Clinical Research Prospects for MAGE-A4

Currently, 19 drugs targeting MAGE-A4 are in clinical research, with the most advanced being Afamitresgene Autoleucel, a TCR cell therapy that has entered phase III clinical trials for treating synovial sarcoma, esophageal cancer, and myxoid liposarcoma. Other drug types include bispecific antibodies, recombinant proteins, cell therapies, fusion proteins, and T-cell therapies. These drugs commonly target MAGE-A4, with some also targeting other targets such as CD3, MAGEA8, NY-ESO-1, PRAME, SSX2, survivin, WT1, HLA-A 24, CCL19, IL-7, and others.

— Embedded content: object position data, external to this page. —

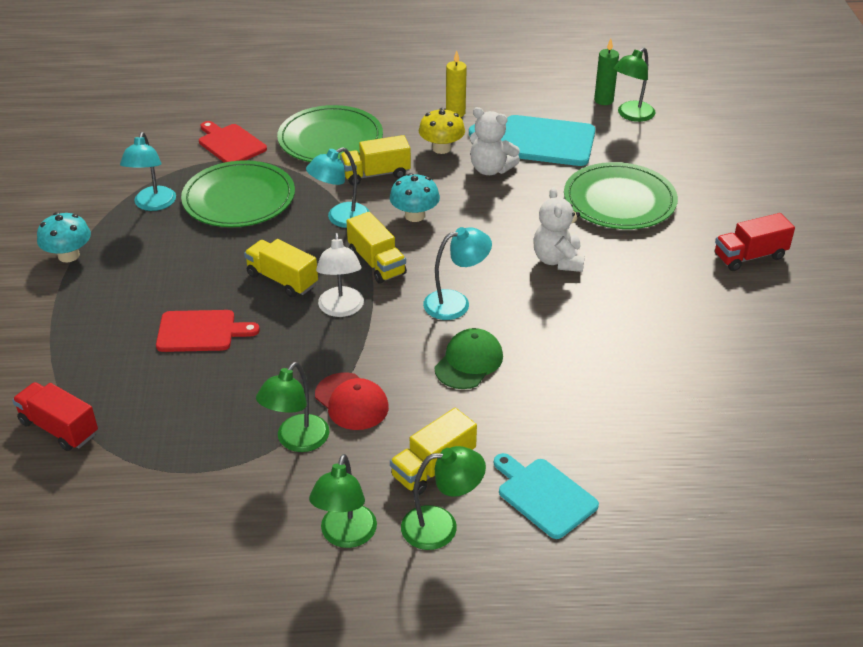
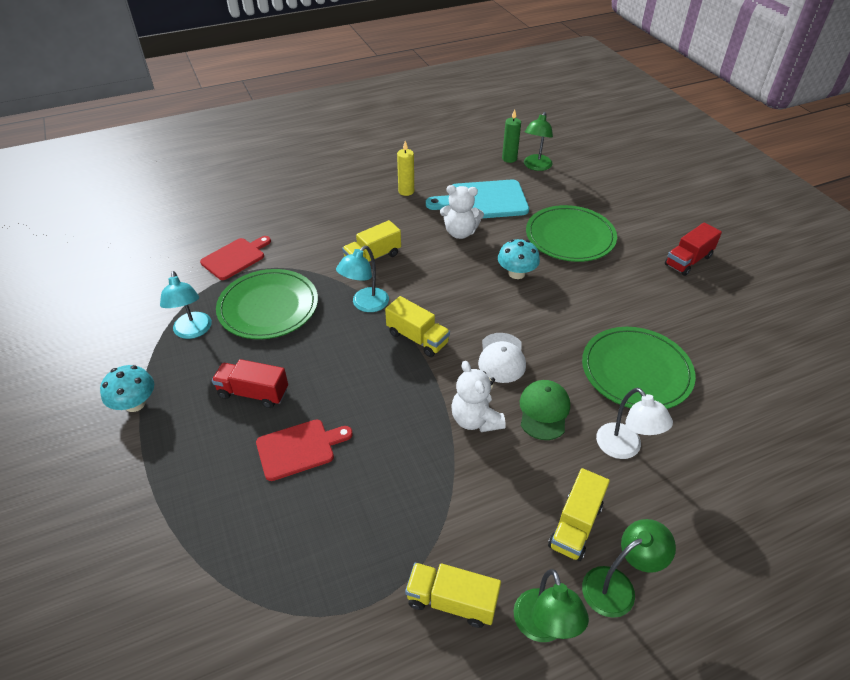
camera: 20 degrees left, 5 degrees up
(59, 428) = (210, 600): red truck -> red truck (253, 393)
(230, 144) = (235, 258): red cutting board -> red cutting board turned 105 degrees clockwise
(282, 280) = (346, 375): yellow truck -> yellow truck (451, 601)
(296, 441) = (445, 538): green lamp -> none
(330, 139) = (318, 235): green plate -> green plate (636, 371)
(341, 309) = (412, 390): white lamp -> white lamp (624, 448)
(351, 402) = (470, 480): red cap -> none
(414, 215) = (424, 287): turquoise mushroom -> turquoise mushroom (516, 273)
(441, 148) = (412, 223): yellow mushroom -> none
(456, 303) = (501, 358): turquoise lamp -> white cap
(544, 496) = (679, 523): turquoise cutting board -> none
(558, 260) = (556, 299): white teddy bear -> white teddy bear (475, 420)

The mechanisms of action for MAGE-A4-targeted drugs primarily involve regulating or inhibiting the expression or function of MAGE-A4 or other targets to induce tumor cell apoptosis or inhibit tumor growth and metastasis. Some drugs also function by enhancing immune system responses or replacing damaged cells. These drugs are primarily being researched for various types of tumors, such as melanoma, bladder cancer, non-small cell lung cancer, and head and neck tumors. Some drugs are also being investigated for other indications, such as hematological and lymphatic system diseases, digestive system diseases, and respiratory system diseases. The development of MAGE-A4-targeted drugs demonstrates their activity and diversity, highlighting the important position and prospects of this target in tumor immunology research.